KOCHI:
Probir Gupta’s art conveys ideas around people, politics, discrimination and marginalisation. His mediums too are often a mix: mild steel, leather, stones, brick pieces, cement and fiberglass.
Both the features of the Delhi-based artist get reinforced yet again at the ongoing Kochi-Muziris Biennale. At the fourth edition of the festival, Probir is display three large impasto paintings and as many installations.
Covering the length and breadth of the exhibit area in Mattancherry, his works are thought-provoking in a way that prompts the viewer to go for a mental dialogue. A Kolkata art student during the country’s Maoist uprising of the early 1970s, Probir had those days demonstrated against prevalent social injustices.
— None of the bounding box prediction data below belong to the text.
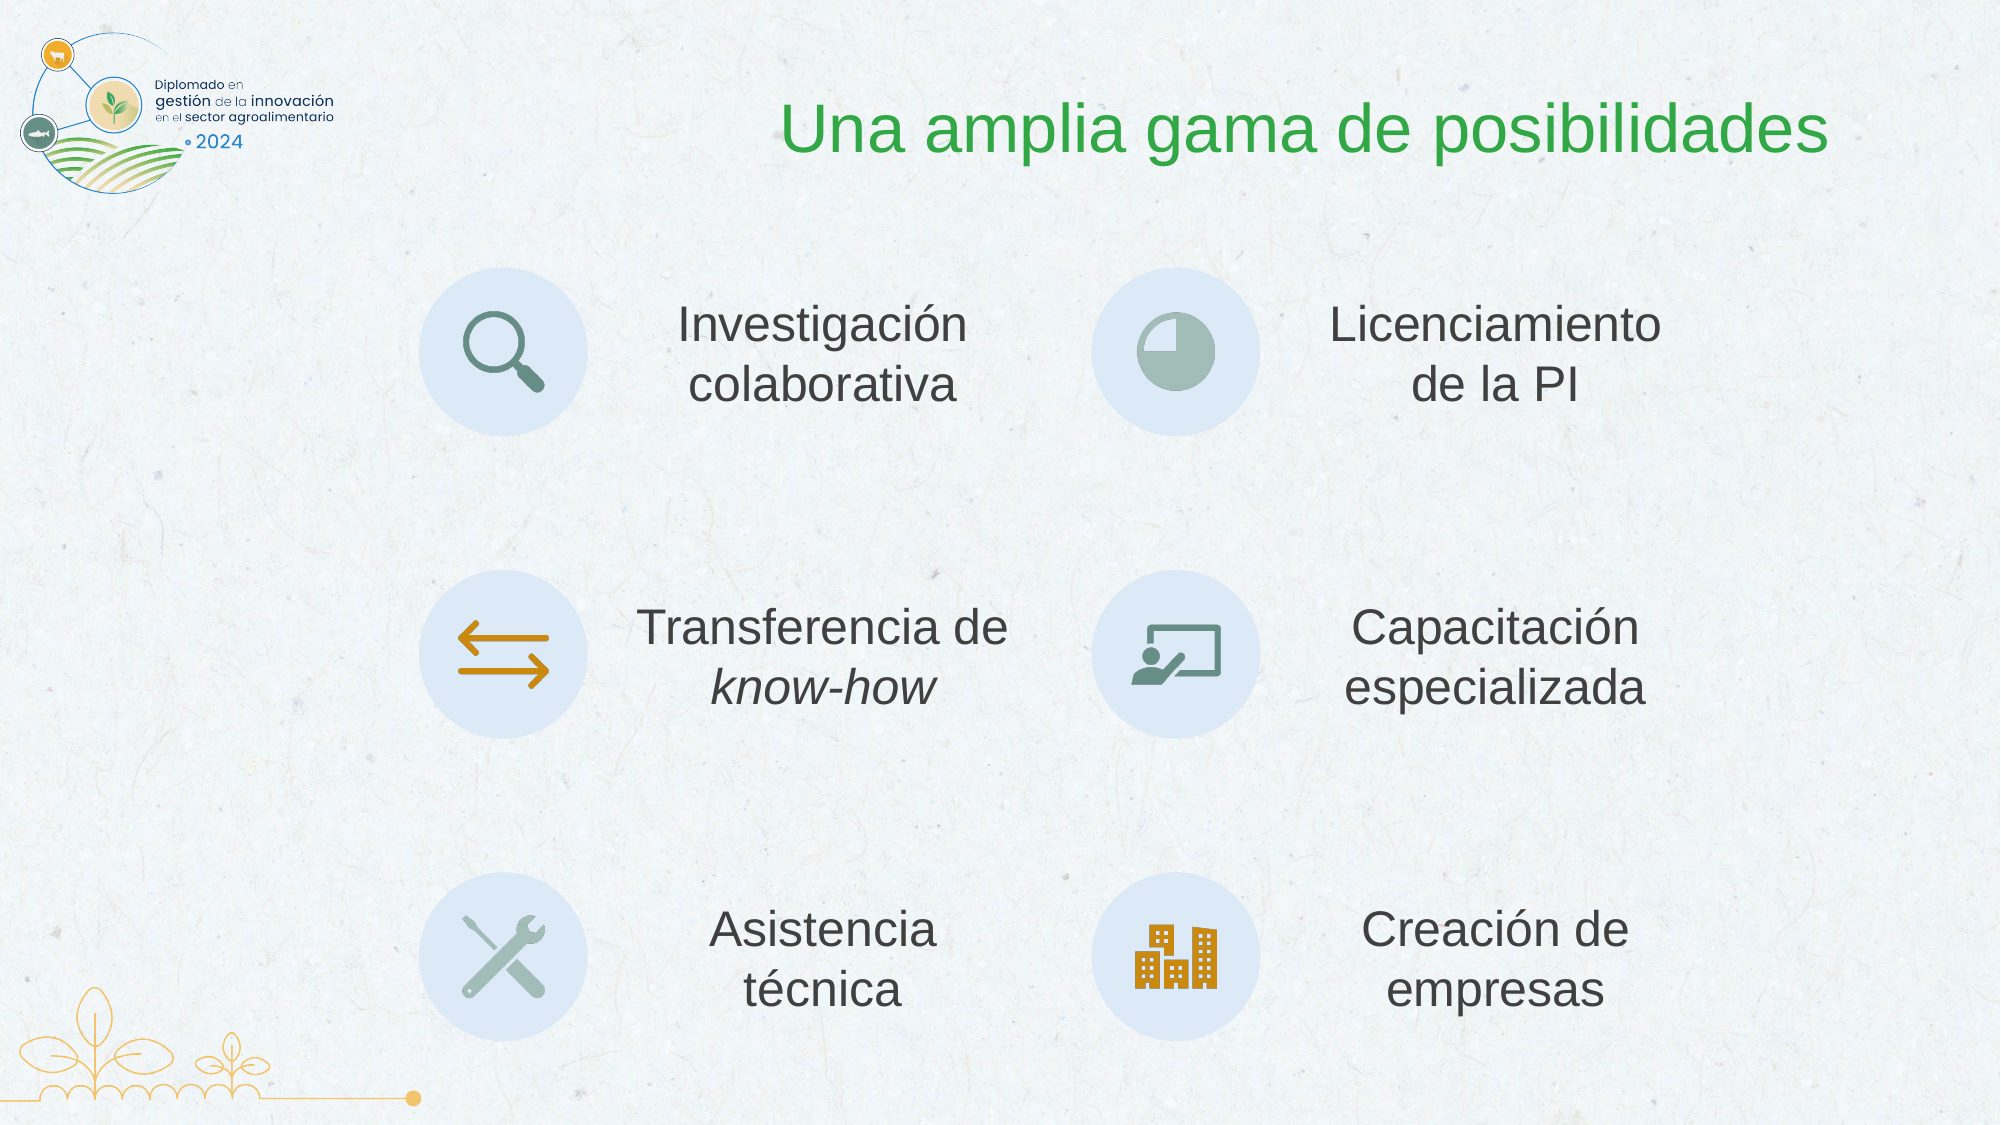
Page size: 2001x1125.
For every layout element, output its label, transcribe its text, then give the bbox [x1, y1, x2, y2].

text_box Una amplia gama de posibilidades [721, 78, 1888, 184]
picture [0, 0, 2000, 1125]
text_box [310, 261, 1804, 1048]
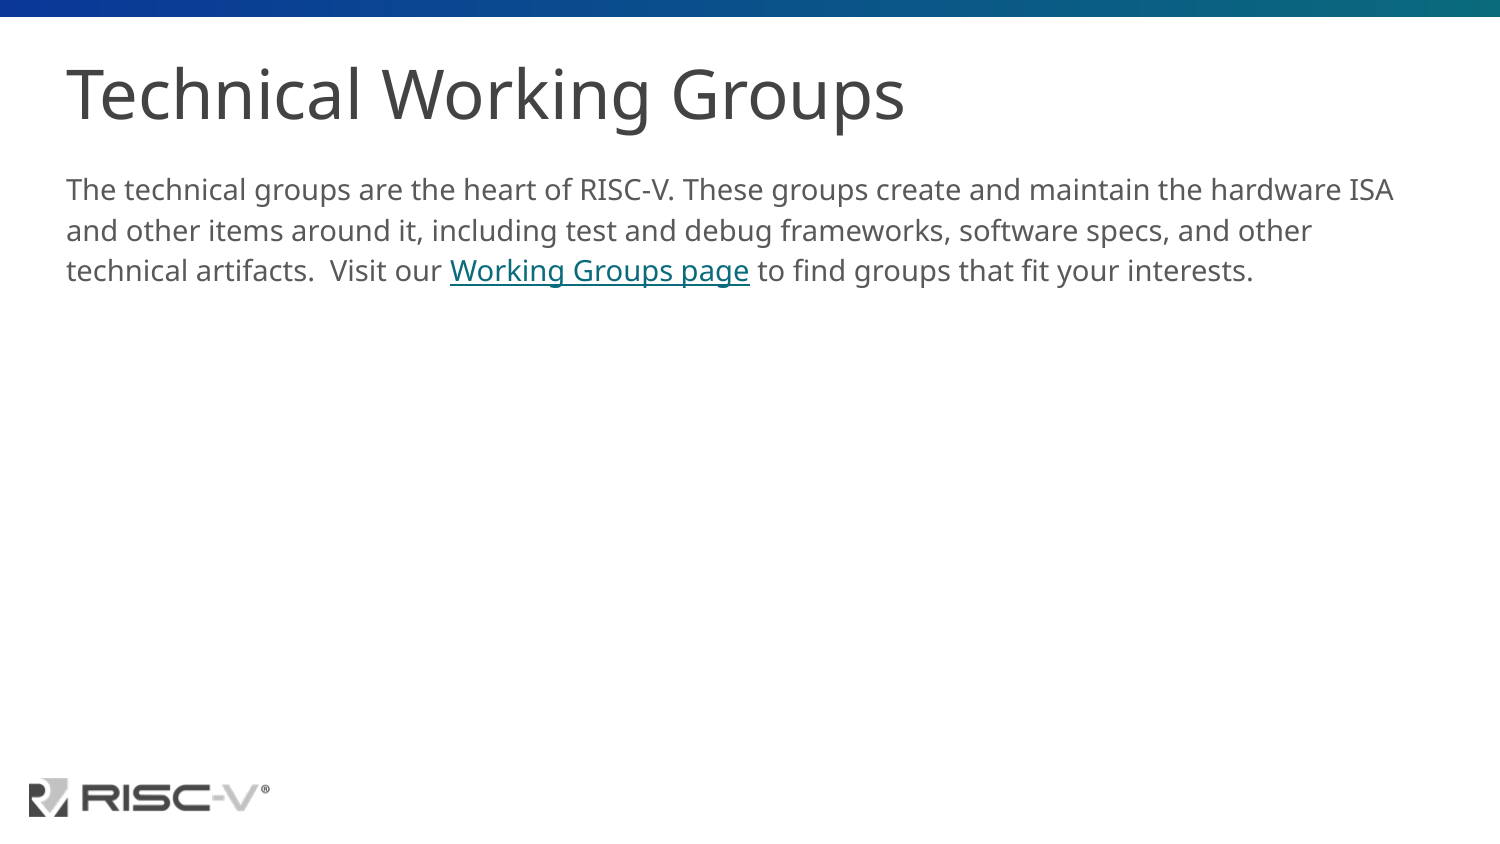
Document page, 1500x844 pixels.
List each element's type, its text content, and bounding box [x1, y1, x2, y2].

Enter the TKM Warehouse venue, and you see a mixed-media installation with a Buddha head. It is titled ‘Fresh Memories’. The image of the mendicant-philosopher in another multi-layered sculptural installation points towards the image of the Bamiyan Buddha that which was a target of militant iconoclasm in contemporary geopolitics, points out the Bengali artist, referring to the titanic 6th-century Gandhara art statues of central Afghanistan which the fundamentalist Taliban regime of Kabul destroyed in 2001.
‘Fresh Memories’ is another example of middle-aged Probir’s works that generally appear as grand history paintings with intricate details and pulsating backgrounds.
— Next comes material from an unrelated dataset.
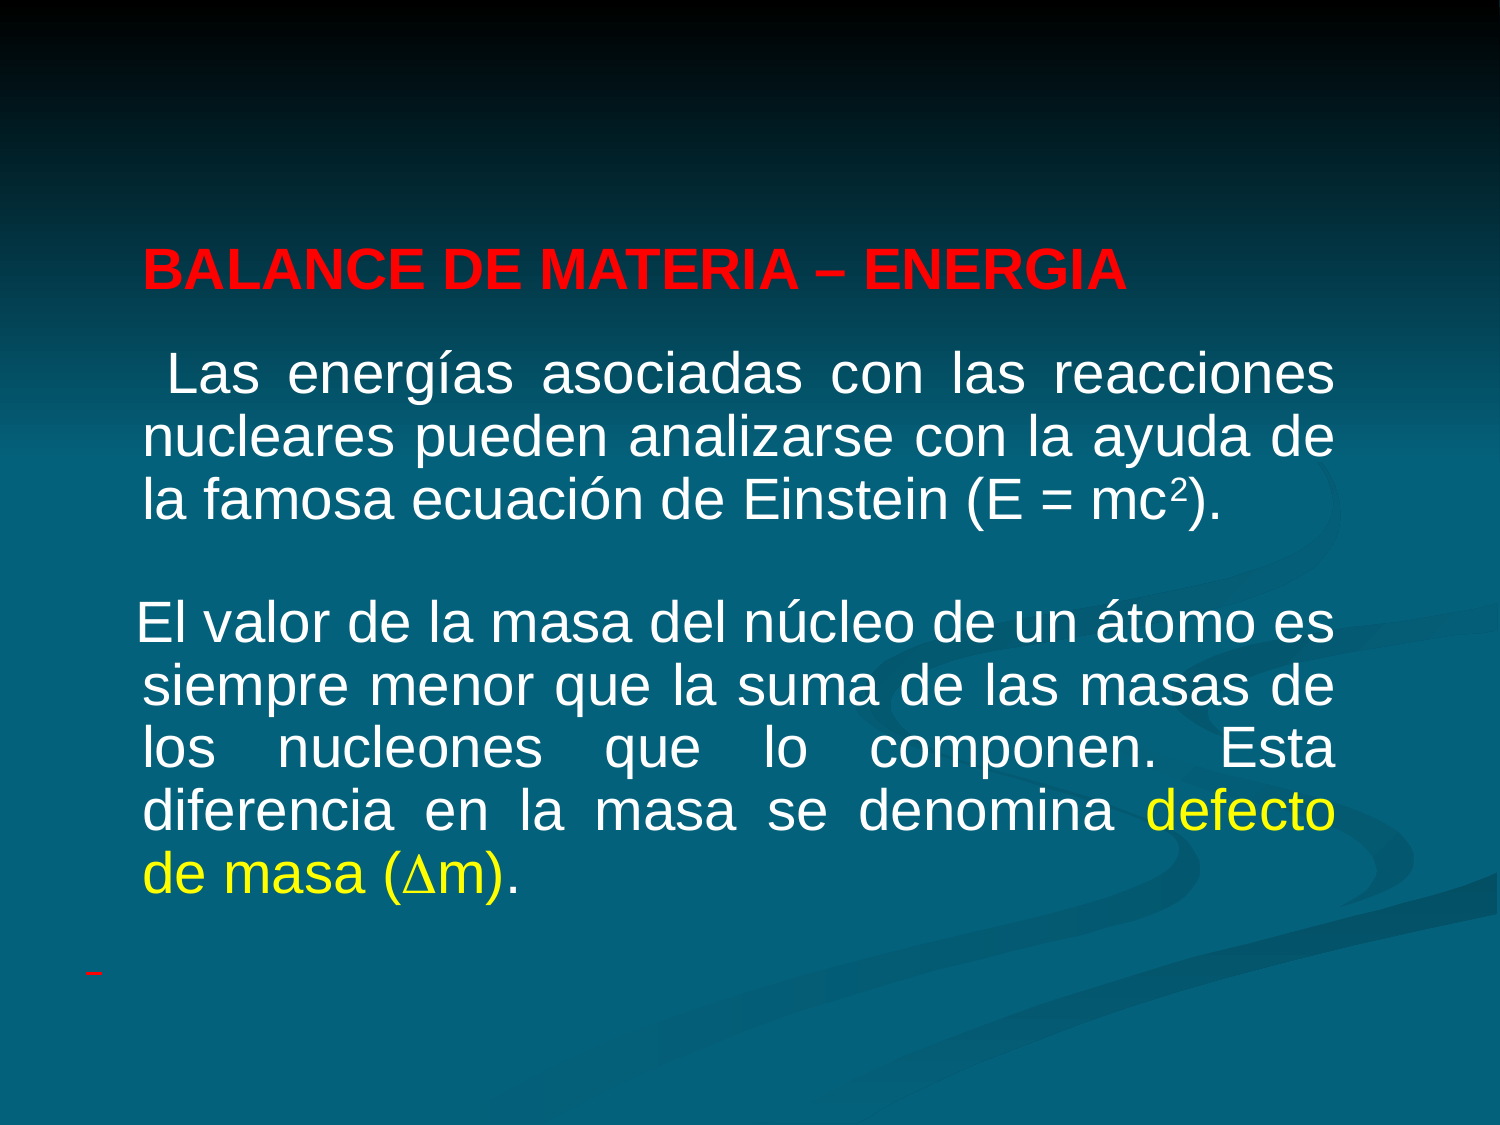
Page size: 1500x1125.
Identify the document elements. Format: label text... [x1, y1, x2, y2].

list BALANCE DE MATERIA – ENERGIA Las energías asociadas con las reacciones nucleares pueden analizarse con la ayuda de la famosa ecuación de Einstein (E = mc2). El valor de la masa del núcleo de un átomo es siempre menor que la suma de las masas de los nucleones que lo componen. Esta diferencia en la masa se denomina defecto de masa (Dm). [70, 231, 1353, 1059]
The TKM venue also features a standalone brick-wall in one corner of the exhibit room with long black cascading hair from the top. Titled ‘Witness to Turbulence’, the work commemorates the rapes in Uttar Pradesh’s Muzaffarnagar during the 2013 riots. “The wall stands as a witness and as a divider wherever women are being abused in areas of conflict,” notes Probir. “The etched ECG graph (real recordings downloaded of the internet by the artist) are of people dealing with paranoia.”
The artist also notes that women, historically, primarily bear the brunt of all political violence. “The hair becomes a blaring signifier of gender the work pertains to. It has always been considered the most beautiful accessory of a woman and in times of abuse becomes a tool to shame and torture the victim,” explains the 59-year-old.
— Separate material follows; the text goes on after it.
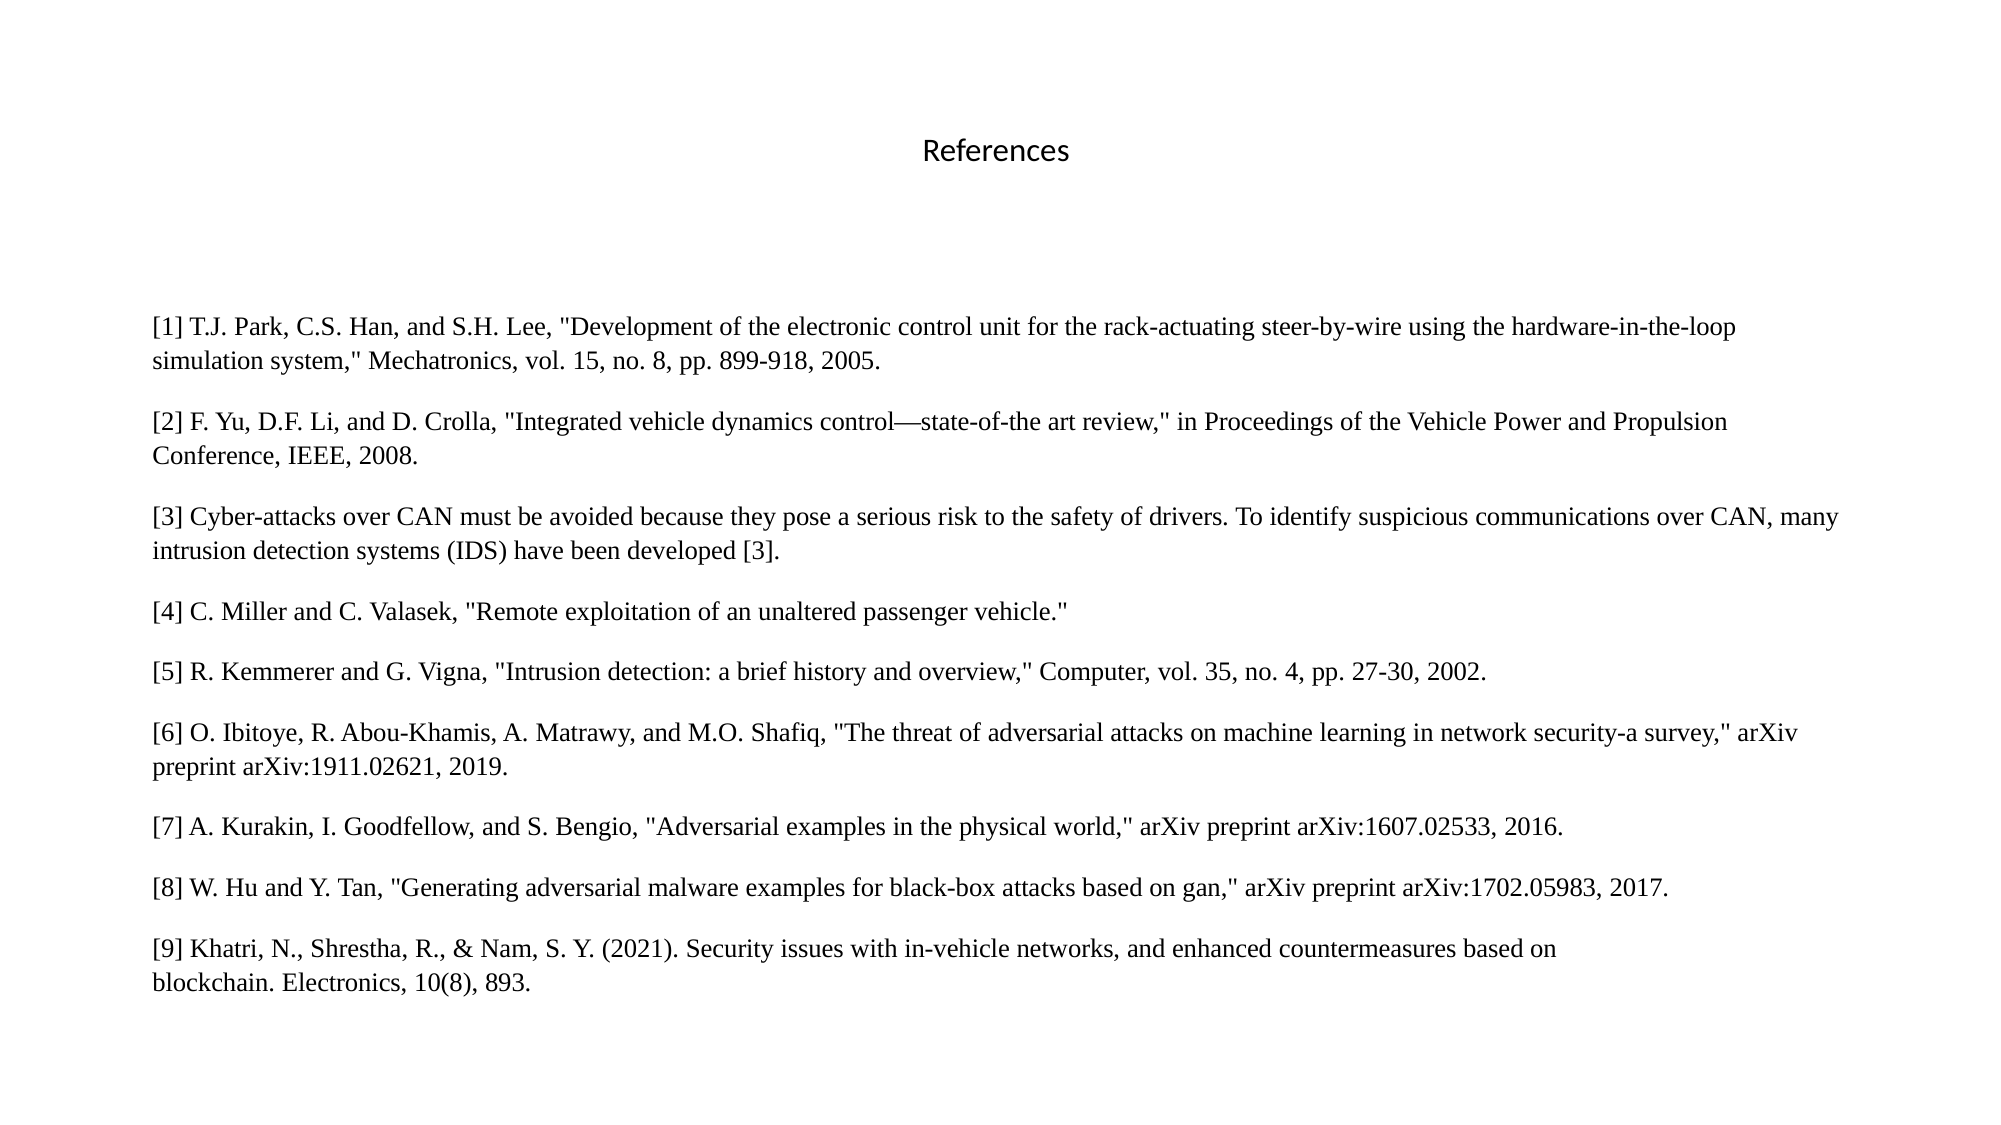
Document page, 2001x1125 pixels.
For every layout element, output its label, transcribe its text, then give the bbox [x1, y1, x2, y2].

list [1] T.J. Park, C.S. Han, and S.H. Lee, "Development of the electronic control unit for the rack-actuating steer-by-wire using the hardware-in-the-loop simulation system," Mechatronics, vol. 15, no. 8, pp. 899-918, 2005. [2] F. Yu, D.F. Li, and D. Crolla, "Integrated vehicle dynamics control—state-of-the art review," in Proceedings of the Vehicle Power and Propulsion Conference, IEEE, 2008. [3] Cyber-attacks over CAN must be avoided because they pose a serious risk to the safety of drivers. To identify suspicious communications over CAN, many intrusion detection systems (IDS) have been developed [3]. [4] C. Miller and C. Valasek, "Remote exploitation of an unaltered passenger vehicle." [5] R. Kemmerer and G. Vigna, "Intrusion detection: a brief history and overview," Computer, vol. 35, no. 4, pp. 27-30, 2002. [6] O. Ibitoye, R. Abou-Khamis, A. Matrawy, and M.O. Shafiq, "The threat of adversarial attacks on machine learning in network security-a survey," arXiv preprint arXiv:1911.02621, 2019. [7] A. Kurakin, I. Goodfellow, and S. Bengio, "Adversarial examples in the physical world," arXiv preprint arXiv:1607.02533, 2016. [8] W. Hu and Y. Tan, "Generating adversarial malware examples for black-box attacks based on gan," arXiv preprint arXiv:1702.05983, 2017. [9] Khatri, N., Shrestha, R., & Nam, S. Y. (2021). Security issues with in-vehicle networks, and enhanced countermeasures based on blockchain. Electronics, 10(8), 893. [137, 299, 1863, 1014]
title References [137, 124, 1863, 217]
The third sculpture is titled ‘Time is the Rider’. The compiled structure shows hundreds of feet with a saddle on the top and a radar affixed to it. “During my visits to Kolkata, I met with a group of women who work as help in people’s houses. Some were employed as nurses,” the artist explains. “What intrigued me about them was their displaced lineage and stagnated destinies.”
These women were descendants of families that had migrated from East Pakistan (Bangladesh) during Partition. They came from urban middle-class families and were robbed of their wealth in the throes of Partition. So much so, they ended up taking menial jobs in order to support themselves.
“They are devotees of (snake goddess) Manasa Devi and worship her every evening in the temple, praying for protection and well-being of their families. As a tribute to these women, I took a cast of their feet and composed a half-mound like structure comprising hundreds of feet piled one on top of the other,” Probir says. “The work takes the shape of an excavated form preserving their past histories. The saddle on top and the radar they used to navigate are a signifier of the political dominance by the rich and powerful.”
There is a painting next to the Buddha sculpture. It has a tongue-in-cheek title: ‘What If?’ The imaginary work showcases the presidential oath-taking ceremony of America’s George W. Bush, along with civil rights activist Martin Luther King, in the background of scrap metal.
Another of Probir’s mixed-media work is an assemblage of eight small canvases atop a large painting facing an iron structure called chassis: the base frame of a car, carriage, or other wheeled vehicle. The work highlights African-Americans and Dalit icons, as the artist creates a parallel between the struggles of the marginalised sections at the local and global level. “The small canvases on top are icons, heroes of human revolutions in contemporary times. Their photographs have been pasted upon canvases painted in the manner of religious icons from the Byzantine era (that spanned a millennium till 1453),” he adds.